GIVEN RECORDS below:
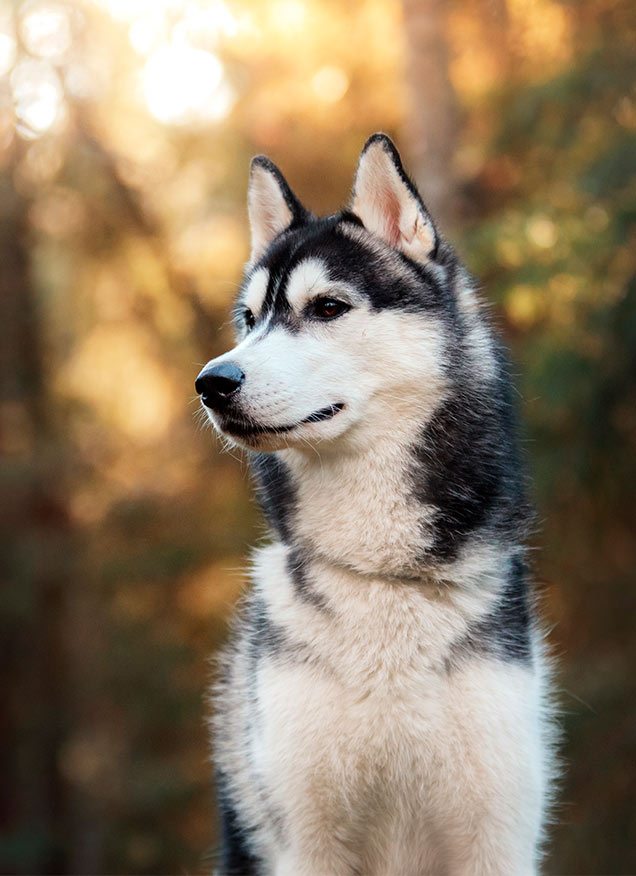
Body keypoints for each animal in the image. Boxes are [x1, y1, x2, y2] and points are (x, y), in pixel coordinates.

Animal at [196, 134, 556, 875]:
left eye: (327, 308)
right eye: (249, 319)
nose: (212, 381)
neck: (384, 577)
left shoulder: (497, 835)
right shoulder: (306, 842)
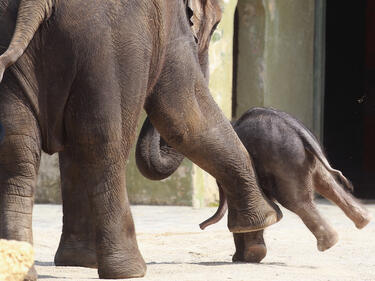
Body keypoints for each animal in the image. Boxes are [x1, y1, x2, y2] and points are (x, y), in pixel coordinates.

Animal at [0, 1, 280, 278]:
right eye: (216, 25)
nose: (203, 224)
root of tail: (36, 5)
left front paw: (78, 261)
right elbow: (185, 113)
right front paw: (262, 224)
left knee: (17, 151)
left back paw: (21, 267)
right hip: (104, 48)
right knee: (103, 143)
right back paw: (131, 270)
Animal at [201, 107, 372, 262]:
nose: (201, 226)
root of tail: (299, 131)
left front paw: (245, 256)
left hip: (285, 160)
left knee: (296, 200)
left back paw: (328, 243)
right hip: (302, 159)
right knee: (327, 184)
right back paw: (364, 221)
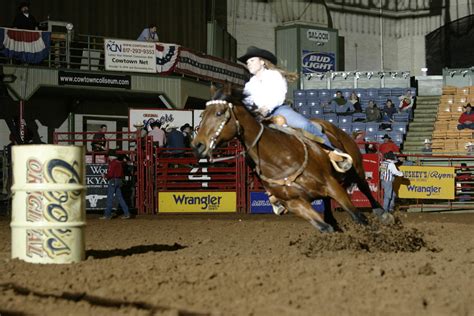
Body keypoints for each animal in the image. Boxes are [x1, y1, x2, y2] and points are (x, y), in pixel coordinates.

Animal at [191, 86, 394, 232]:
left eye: (219, 113)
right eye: (202, 114)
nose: (197, 145)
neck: (279, 159)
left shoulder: (331, 185)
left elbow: (357, 216)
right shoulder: (295, 203)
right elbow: (324, 228)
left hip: (356, 167)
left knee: (364, 187)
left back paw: (383, 213)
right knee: (327, 206)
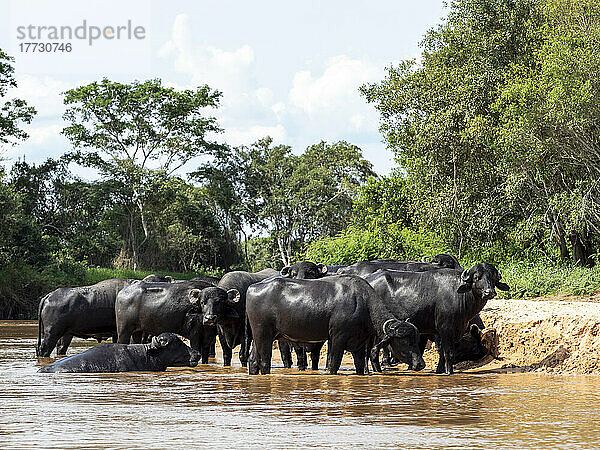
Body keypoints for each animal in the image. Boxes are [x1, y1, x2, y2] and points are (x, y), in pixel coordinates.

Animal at [246, 274, 424, 376]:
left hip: (259, 336)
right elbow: (333, 363)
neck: (362, 303)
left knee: (253, 360)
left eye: (416, 340)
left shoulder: (359, 344)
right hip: (264, 335)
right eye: (405, 341)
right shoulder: (337, 338)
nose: (421, 364)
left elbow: (360, 365)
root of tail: (253, 287)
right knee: (264, 361)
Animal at [364, 266, 508, 374]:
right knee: (371, 350)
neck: (460, 296)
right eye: (477, 277)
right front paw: (449, 372)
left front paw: (439, 370)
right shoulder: (446, 330)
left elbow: (440, 353)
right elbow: (448, 353)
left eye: (493, 277)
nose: (489, 292)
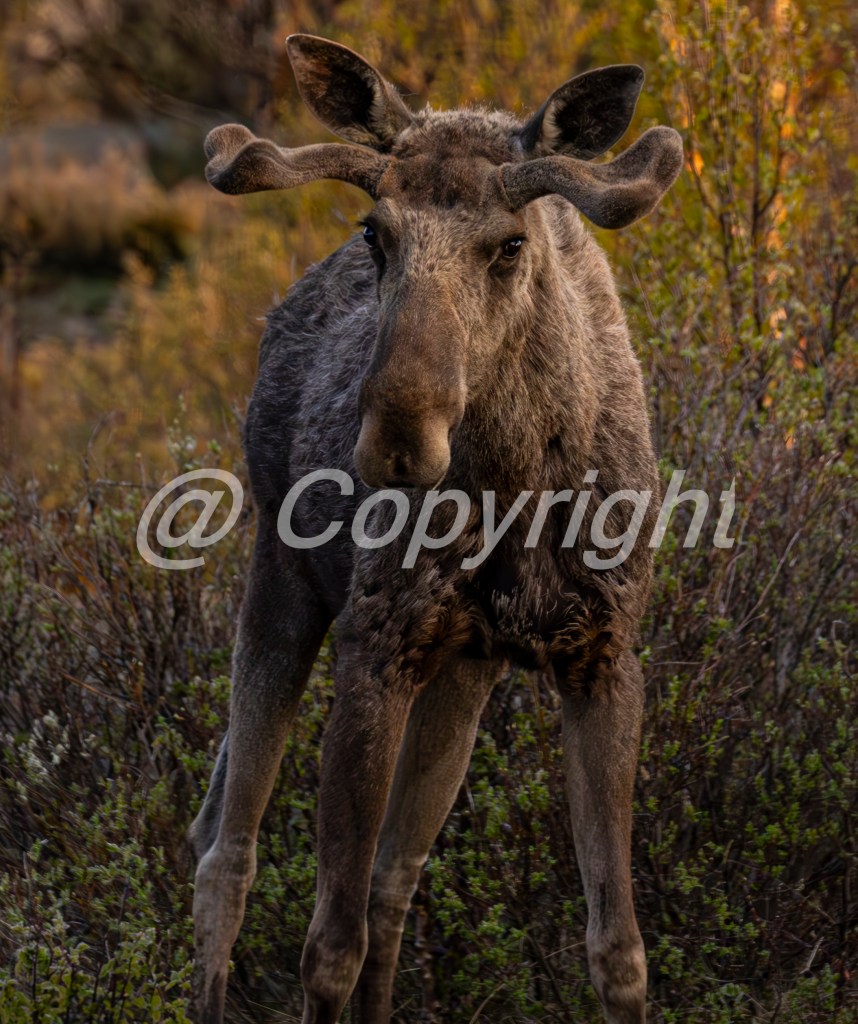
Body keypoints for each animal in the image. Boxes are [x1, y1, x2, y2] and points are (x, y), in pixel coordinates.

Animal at [188, 33, 682, 1024]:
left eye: (510, 244)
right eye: (376, 233)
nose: (398, 436)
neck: (514, 490)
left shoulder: (602, 655)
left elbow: (620, 951)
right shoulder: (376, 644)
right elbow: (326, 948)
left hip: (463, 666)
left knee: (391, 879)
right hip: (283, 576)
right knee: (226, 844)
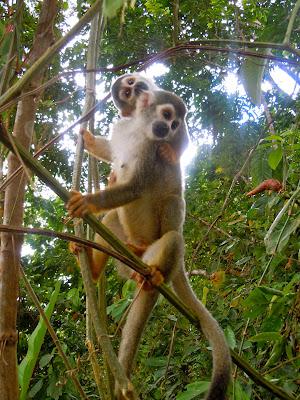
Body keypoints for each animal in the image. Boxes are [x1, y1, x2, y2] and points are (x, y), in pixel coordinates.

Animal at [68, 88, 231, 400]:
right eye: (167, 116)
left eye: (174, 124)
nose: (167, 129)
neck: (138, 132)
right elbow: (112, 154)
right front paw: (88, 138)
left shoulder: (153, 152)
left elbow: (135, 187)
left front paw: (88, 202)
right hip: (124, 249)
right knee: (112, 218)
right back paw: (93, 269)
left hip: (156, 250)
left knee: (173, 230)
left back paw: (155, 277)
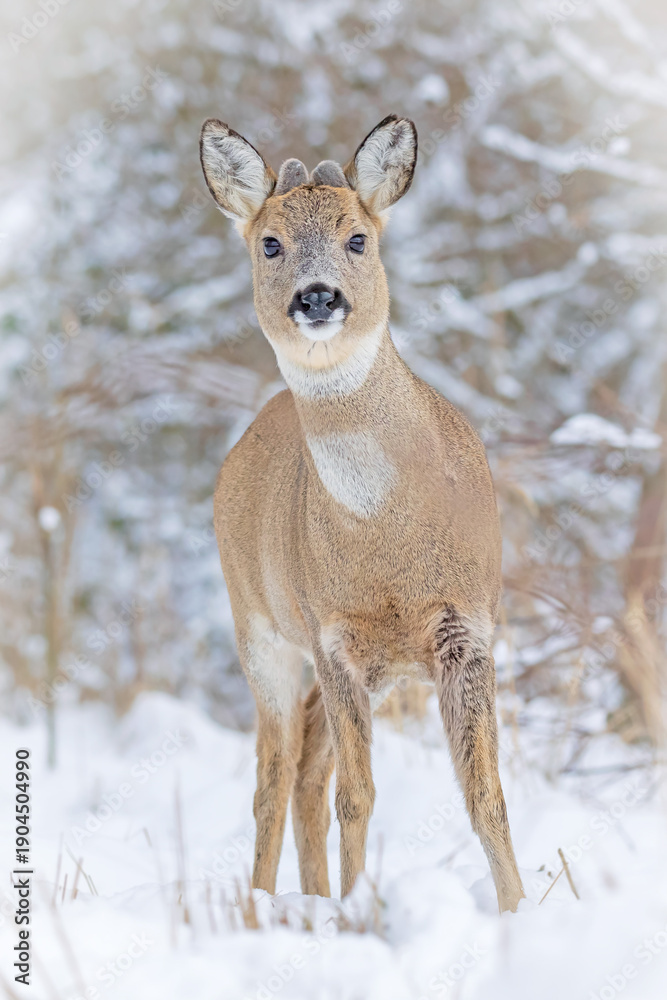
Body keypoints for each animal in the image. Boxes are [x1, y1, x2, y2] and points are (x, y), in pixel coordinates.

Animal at [199, 113, 525, 913]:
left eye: (358, 238)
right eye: (270, 242)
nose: (318, 298)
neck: (386, 538)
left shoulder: (469, 625)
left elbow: (486, 795)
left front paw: (517, 911)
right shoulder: (331, 637)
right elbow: (358, 797)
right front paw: (357, 908)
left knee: (304, 778)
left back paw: (309, 901)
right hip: (261, 634)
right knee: (276, 776)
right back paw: (266, 905)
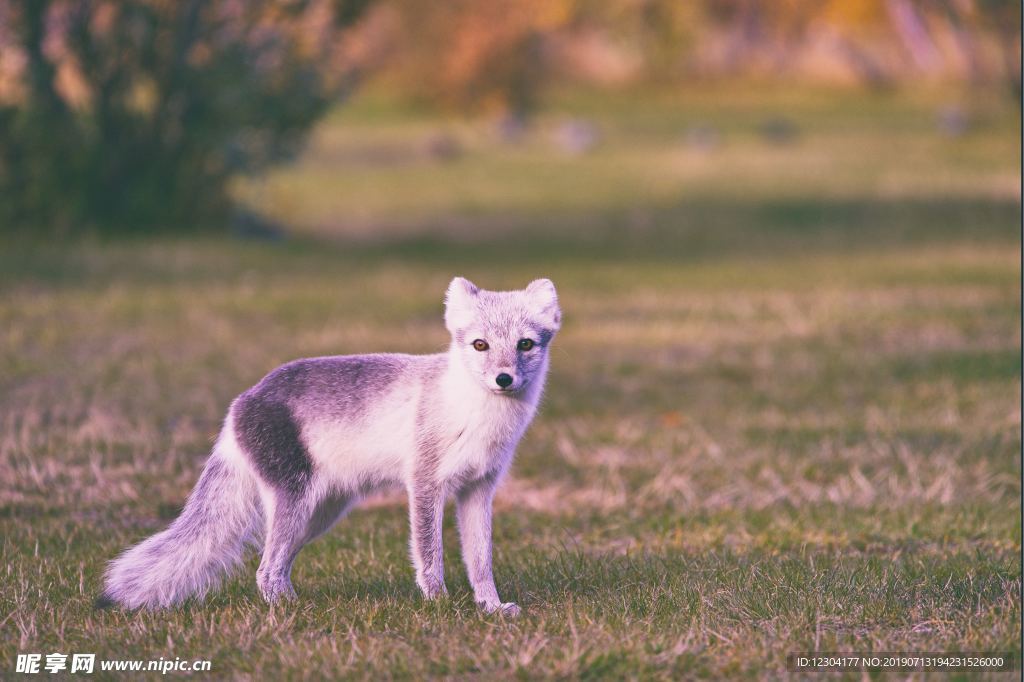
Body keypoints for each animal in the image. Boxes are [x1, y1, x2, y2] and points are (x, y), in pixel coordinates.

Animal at [98, 274, 561, 614]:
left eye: (525, 344)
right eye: (480, 345)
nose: (504, 379)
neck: (475, 415)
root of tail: (238, 404)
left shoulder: (479, 489)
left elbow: (481, 561)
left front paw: (491, 608)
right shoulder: (425, 484)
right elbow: (430, 556)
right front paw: (441, 606)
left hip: (320, 513)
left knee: (274, 565)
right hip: (296, 502)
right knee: (265, 569)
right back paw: (289, 610)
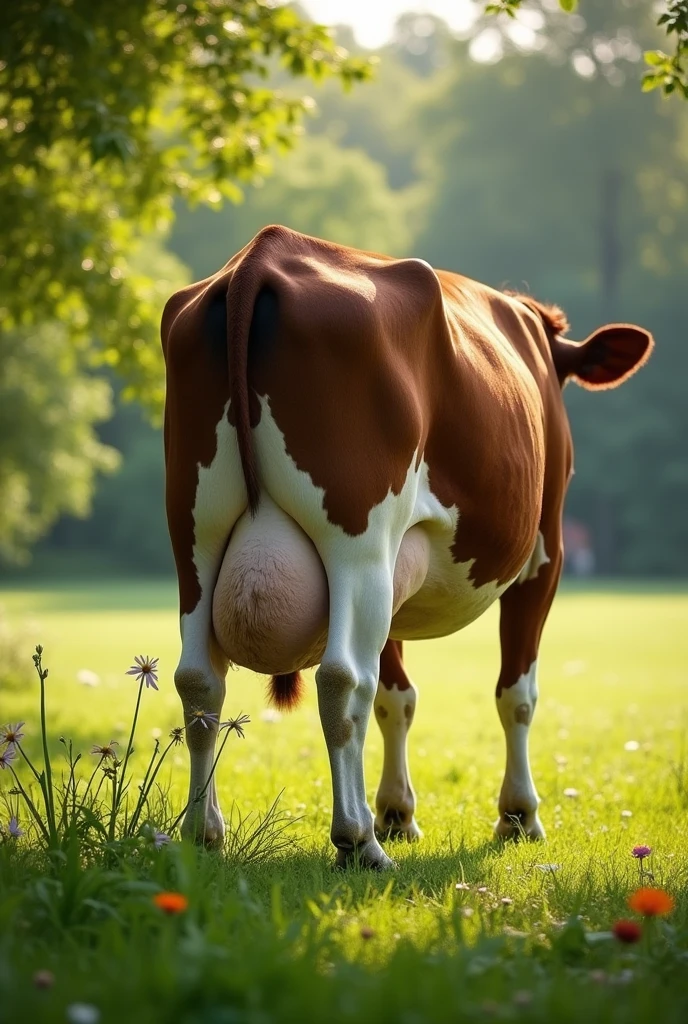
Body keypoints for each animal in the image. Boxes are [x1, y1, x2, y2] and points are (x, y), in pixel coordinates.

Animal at [159, 224, 651, 864]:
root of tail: (261, 255)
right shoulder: (547, 555)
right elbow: (516, 692)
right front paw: (519, 815)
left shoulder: (399, 567)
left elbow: (397, 696)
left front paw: (398, 812)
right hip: (359, 541)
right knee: (342, 679)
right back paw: (357, 839)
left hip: (194, 538)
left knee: (200, 682)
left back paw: (204, 832)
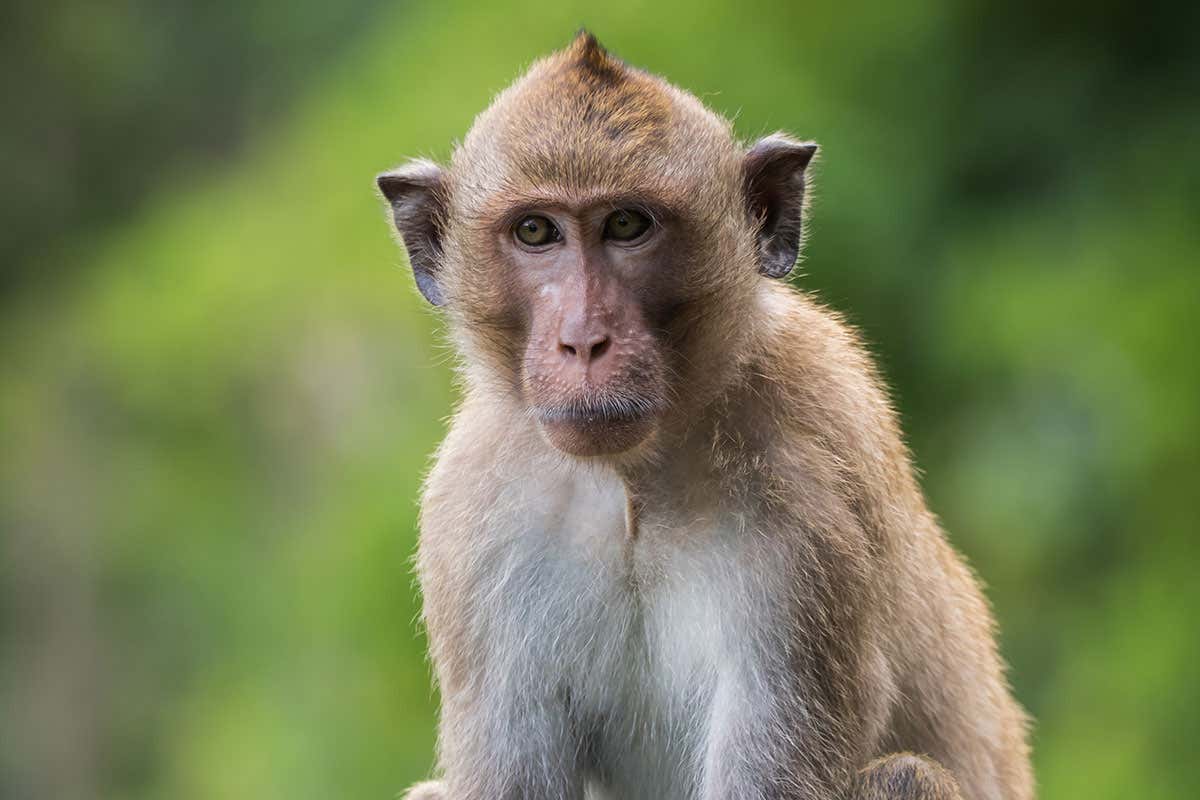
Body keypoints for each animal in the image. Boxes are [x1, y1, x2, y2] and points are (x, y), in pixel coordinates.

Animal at [376, 32, 1033, 800]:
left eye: (626, 225)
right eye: (535, 231)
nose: (583, 339)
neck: (631, 484)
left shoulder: (809, 502)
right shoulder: (474, 519)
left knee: (904, 777)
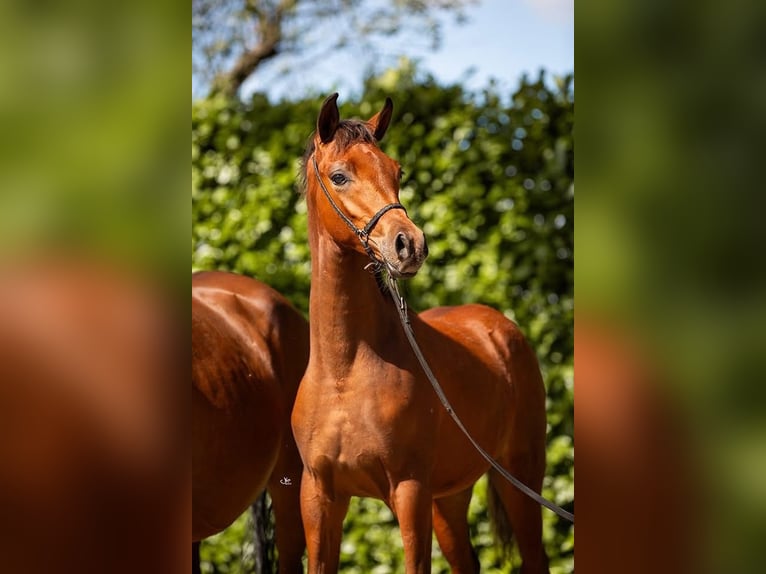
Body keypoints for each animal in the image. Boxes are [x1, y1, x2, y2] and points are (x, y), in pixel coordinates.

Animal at [291, 93, 550, 574]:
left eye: (397, 172)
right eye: (340, 176)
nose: (409, 245)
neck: (344, 372)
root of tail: (500, 327)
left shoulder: (410, 492)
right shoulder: (318, 498)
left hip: (520, 478)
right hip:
End of GIVEN RECORDS.
● **WHAT THE TASK REQUIRES**: The answer must be the part of the records that opens with the line containing "left eye: (219, 113)" and closes with the line containing "right eye: (376, 233)", reproduced exactly, with no pictures.

● **RESPONSE AREA**:
left eye: (219, 113)
right eye: (202, 114)
nose: (197, 145)
neck: (279, 159)
left shoulder: (331, 185)
left elbow: (357, 216)
right shoulder: (295, 203)
right elbow: (324, 228)
left hip: (356, 167)
left knee: (364, 187)
left back paw: (383, 213)
right knee: (327, 206)
Body keypoints for each animal in the image. Boxes are [x1, y1, x2, y2] and points are (x, y), in pixel coordinates.

Animal at [246, 274, 424, 376]:
left hip: (259, 336)
right elbow: (333, 363)
neck: (362, 303)
left knee: (253, 360)
left eye: (416, 340)
left shoulder: (359, 344)
right hip: (264, 335)
right eye: (405, 341)
right shoulder: (337, 338)
nose: (421, 364)
left elbow: (360, 365)
root of tail: (253, 287)
right knee: (264, 361)
Animal at [364, 266, 508, 374]:
right knee: (371, 350)
neck: (460, 296)
right eye: (477, 277)
right front paw: (449, 372)
left front paw: (439, 370)
right shoulder: (446, 330)
left elbow: (440, 353)
right elbow: (448, 353)
left eye: (493, 277)
nose: (489, 292)
Body keypoints for each animal in the image. Boxes are [x1, y1, x2, y2] and points are (x, y), in pixel coordinates.

Animal at [188, 33, 682, 1024]:
left eye: (510, 244)
right eye: (376, 233)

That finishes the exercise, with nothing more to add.